■ **TEXT UNDER STUDY**:
* * *

One of my characters cannot cook to save his life. He exists primarily on take out and ramen, but he's going to stubbornly try his hand at cooking again and my research for this has been asking people about their cooking horror story.
What's something you tried to cook or bake that went horribly wrong? How?
In college, still living at home, I put a kettle of water on the stove to boil (to make ramen) and then wandered upstairs to play on the computer until it started to whistle. I absolutely forgot about it, and it wasn't discovered until the water had all boiled out of the kettle. The enamel on the bottom of the kettle ended up meltingto the electric burner. ...oops.
Another time (in my first apartment), I was going to make lunch before heading off to work in the evening, and at the last moment switched my lunch plans from a sandwich to some spaghetti. Bad news was, I left the paper plate on the front of the stove and then proceeded to accidentally turn on the front burner instead of the rear one (with the pot of water). The plate caught fire, fire alarm went off, firefighters came out. Oops.

* * *

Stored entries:
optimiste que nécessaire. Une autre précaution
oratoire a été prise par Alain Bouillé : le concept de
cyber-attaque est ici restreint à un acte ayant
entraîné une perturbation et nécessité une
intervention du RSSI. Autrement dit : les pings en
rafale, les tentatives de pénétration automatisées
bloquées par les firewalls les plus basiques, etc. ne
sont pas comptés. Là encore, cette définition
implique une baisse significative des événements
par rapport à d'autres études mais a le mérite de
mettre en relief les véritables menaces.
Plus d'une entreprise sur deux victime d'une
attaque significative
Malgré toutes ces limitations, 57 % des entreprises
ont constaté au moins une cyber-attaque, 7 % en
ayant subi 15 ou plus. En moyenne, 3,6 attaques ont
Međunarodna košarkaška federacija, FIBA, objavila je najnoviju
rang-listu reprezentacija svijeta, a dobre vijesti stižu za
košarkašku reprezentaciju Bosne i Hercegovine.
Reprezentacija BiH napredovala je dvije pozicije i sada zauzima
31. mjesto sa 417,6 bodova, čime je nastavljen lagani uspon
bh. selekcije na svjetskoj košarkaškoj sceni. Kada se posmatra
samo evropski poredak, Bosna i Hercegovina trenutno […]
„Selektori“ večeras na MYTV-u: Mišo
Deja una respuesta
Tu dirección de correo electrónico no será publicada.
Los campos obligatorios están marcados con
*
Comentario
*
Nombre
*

* * *

■ **EXERCISE REQUIREMENTS**:
1: Translate this sentence from the post about cooking mishaps into Spanish: "I absolutely forgot about it, and it wasn't discovered until the water had all boiled out of the kettle."
2: Rewrite the stretch of the post about cooking mishaps from "Another time (in" through "came out. Oops.", putting "dish towel" in place of "paper plate".
3: According to the post about cooking mishaps, what does the character mainly live on?

■ **PROBLEM SOLUTIONS**:
1: Me olvidé por completo de ella, y no se descubrió hasta que toda el agua se había evaporado de la tetera al hervir.

2:
Another time (in my first apartment), I was going to make lunch before heading off to work in the evening, and at the last moment switched my lunch plans from a sandwich to some spaghetti. Bad news was, I left the dish towel on the front of the stove and then proceeded to accidentally turn on the front burner instead of the rear one (with the pot of water). The plate caught fire, fire alarm went off, firefighters came out. Oops.

3: Take out and ramen.